» Page images and extracted text:
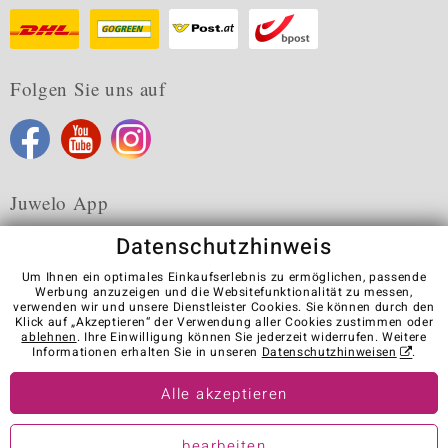
Folgen Sie uns auf
Juwelo App
Datenschutzhinweis
Um Ihnen ein optimales Einkaufserlebnis zu ermöglichen, passende
Werbung anzuzeigen und die Websitefunktionalität zu messen,
verwenden wir und unsere Dienstleister Cookies. Sie können durch den
Karriere
AGB
Datenschutz
Cookies
Impressum
Klick auf „Akzeptieren“ der Verwendung aller Cookies zustimmen oder
Kontakt
Vertrag widerrufen
ablehnen
. Ihre Einwilligung können Sie jederzeit widerrufen. Weitere
Informationen erhalten Sie in unseren
Datenschutzhinweisen
.
Visit our stores in other countries:
Alle akzeptieren
© Juwelo Deutschland GmbH (ein Tochterunternehmen der elumeo
bearbeiten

» REQUIRED ACTION: With the pictures removed, return the data above word for word.

» RESPONSE TO THE TASK:
Folgen Sie uns auf
Juwelo App
Datenschutzhinweis
Um Ihnen ein optimales Einkaufserlebnis zu ermöglichen, passende
Werbung anzuzeigen und die Websitefunktionalität zu messen,
verwenden wir und unsere Dienstleister Cookies. Sie können durch den
Karriere
AGB
Datenschutz
Cookies
Impressum
Klick auf „Akzeptieren“ der Verwendung aller Cookies zustimmen oder
Kontakt
Vertrag widerrufen
ablehnen
. Ihre Einwilligung können Sie jederzeit widerrufen. Weitere
Informationen erhalten Sie in unseren
Datenschutzhinweisen
.
Visit our stores in other countries:
Alle akzeptieren
© Juwelo Deutschland GmbH (ein Tochterunternehmen der elumeo
bearbeiten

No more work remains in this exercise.